Johannesburg — THE Internet Service Providers' Association of SA (ISPA) has opposed proposals to block adult web content, a move that authorities believe will not protect local children.
ISPA believes the orders by the Law Reform Commission of South Africa (LRC) on the ISPs as "an exceptionally bad solution to the problem of minors accessing adult content in a country with a history of a muzzled media coupled with recent attacks on freedom of expression."
"We risk being sent down a slippery slope when we are just shaking off the effects of the previous administration's stealthy attacks on freedom of expression," said André van der Walt, ISPA chairperson.
ISPA believes the blocking all adult content by default to protect children was an "unimaginative" approach when little else has been properly explored.
The organisation is advocating for targeted solutions it believes would not morph into a generalised internet clampdown by latter governments.
ISPA earlier this year submitted comments on the LRC Discussion Paper 149 - Sexual Offences: Pornography and Children where it referred to its long history of constructive engagement with the Film and Publications Board (FPB).
It is finalising a memorandum of understanding to formalise and deepen this relationship.
ISPA also referenced its work with the SA Police Service (SAPS), particularly with regard to offenses relating to child sexual abuse material (CSAM), and which falls within the bounds of existing applicable law.
With regard to the latter, minors in South Africa are currently defined as being under 18 years of age.

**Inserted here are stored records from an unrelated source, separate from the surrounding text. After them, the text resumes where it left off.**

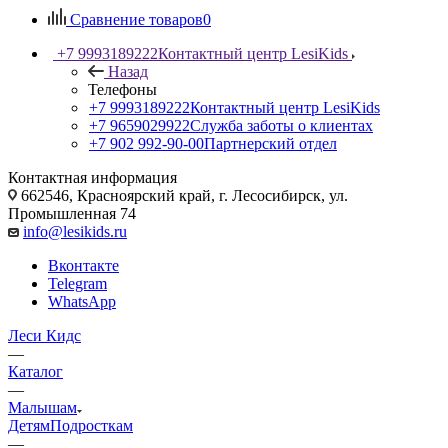
Сравнение товаров
0
+7 9993189222
Контактный центр LesiKids
Назад
Телефоны
+7 9993189222
Контактный центр LesiKids
+7 9659029922
Служба заботы о клиентах
+7 902 992-90-00
Партнерский отдел
Контактная информация
662546, Красноярский край, г. Лесосибирск, ул.
Промышленная 74
info@lesikids.ru
Вконтакте
Telegram
WhatsApp
Леси Кидс
—
Каталог
—
Малышам
Детям
Подросткам
—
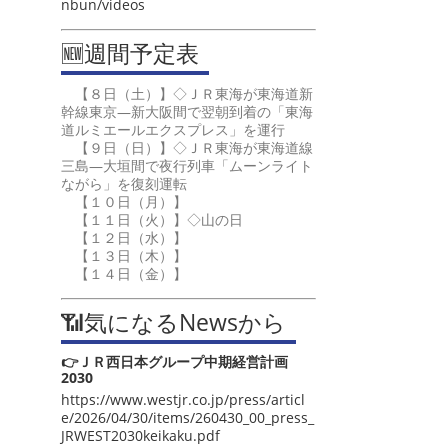
nbun/videos
🆕週間予定表
【８日（土）】◇ＪＲ東海が東海道新
幹線東京―新大阪間で翌朝到着の「東海
道ルミエールエクスプレス」を運行
【９日（日）】◇ＪＲ東海が東海道線
三島―大垣間で夜行列車「ムーンライト
ながら」を復刻運転
【１０日（月）】
【１１日（火）】◇山の日
【１２日（水）】
【１３日（木）】
【１４日（金）】
📶気になるNewsから
👉ＪＲ西日本グループ中期経営計画
2030
https://www.westjr.co.jp/press/articl
e/2026/04/30/items/260430_00_press_
JRWEST2030keikaku.pdf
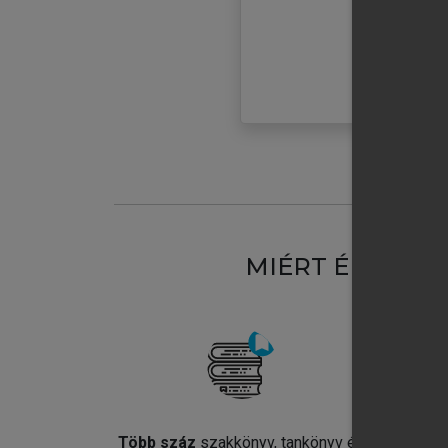
MIÉRT ÉRDEME
Több száz
szakkönyv, tankönyv és
Jel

ISPA believes interventions like the Department of Basic Education's 2017 guidelines on e-safety, as well as recent curriculum revisions, cover various aspects of online safety in a more holistic manner and would probably be more effective in ensuring child online safety.

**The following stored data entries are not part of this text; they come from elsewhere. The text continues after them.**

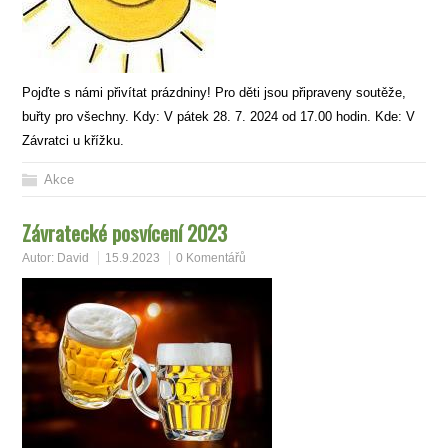
Pojďte s námi přivítat prázdniny! Pro děti jsou připraveny soutěže,
buřty pro všechny. Kdy: V pátek 28. 7. 2024 od 17.00 hodin. Kde: V
Závratci u křížku.
Akce
Závratecké posvícení 2023
Autor:
David
15.9.2023
0 Komentářů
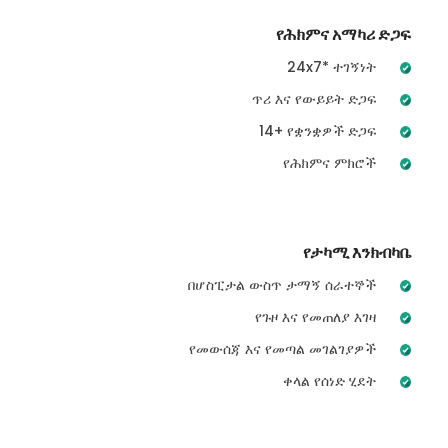
የሕክምና አማካሪ ድጋፍ
24x7* ተገኝነት
ጥሪ እና የውይይት ድጋፍ
14+ የቋንቋዎች ድጋፍ
የሕክምና ምክሮች
የታካሚ እንክብካቤ
በሆስፒታል ውስጥ ታማኝ ሰራተኞች
የጉዞ እና የመጠለያ እገዛ
የመውሰጃ እና የመጣል መገልገያዎች
ቀላል የሰነድ ሂደት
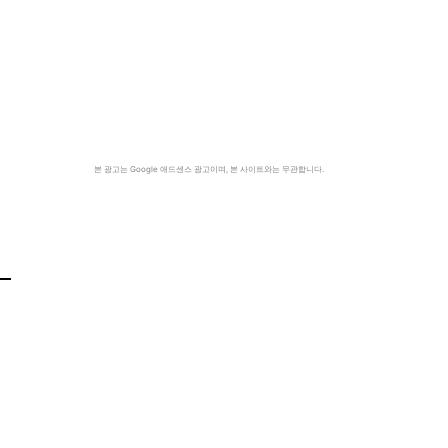
본 광고는 Google 애드센스 광고이며, 본 사이트와는 무관합니다.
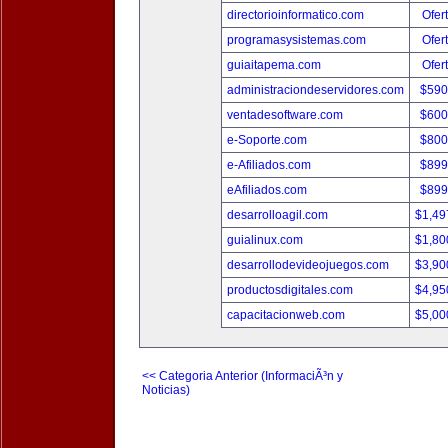
directorioinformatico.com
Ofer
programasysistemas.com
Ofer
guiaitapema.com
Ofer
administraciondeservidores.com
$590
ventadesoftware.com
$600
e-Soporte.com
$800
e-Afiliados.com
$899
eAfiliados.com
$899
desarrolloagil.com
$1,49
guialinux.com
$1,80
desarrollodevideojuegos.com
$3,90
productosdigitales.com
$4,95
capacitacionweb.com
$5,00
<< Categoria Anterior (InformaciÃ³n y
Noticias)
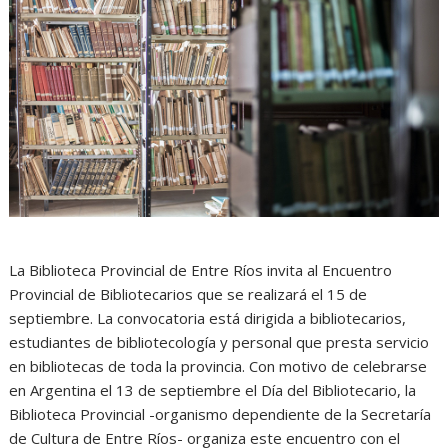
La Biblioteca Provincial de Entre Ríos invita al Encuentro
Provincial de Bibliotecarios que se realizará el 15 de
septiembre. La convocatoria está dirigida a bibliotecarios,
estudiantes de bibliotecología y personal que presta servicio
en bibliotecas de toda la provincia. Con motivo de celebrarse
en Argentina el 13 de septiembre el Día del Bibliotecario, la
Biblioteca Provincial -organismo dependiente de la Secretaría
de Cultura de Entre Ríos- organiza este encuentro con el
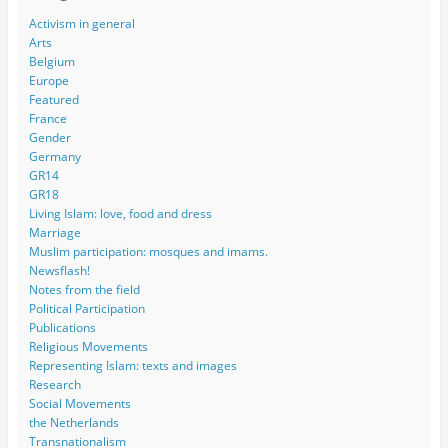
Activism in general
Arts
Belgium
Europe
Featured
France
Gender
Germany
GR14
GR18
Living Islam: love, food and dress
Marriage
Muslim participation: mosques and imams.
Newsflash!
Notes from the field
Political Participation
Publications
Religious Movements
Representing Islam: texts and images
Research
Social Movements
the Netherlands
Transnationalism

"Requiring ISPs to block all adult content by default, to protect children, is a disproportionate interference in the right to freedom of expression and it is simply ineffective," van der Walt said.
He said moreover, blocking could only ever be permitted with regard to content that is unlawful.
"Adult content is not unlawful in South Africa," the official said.
"Blocking or filtering of adult content should be controlled by end-users and, with regard to minor children, those end-users should be the parents who are ultimately ideally-placed to protect their own offspring."
ISPA is a recognised industry representative body representing the interests of about 200 internet service and access provider members.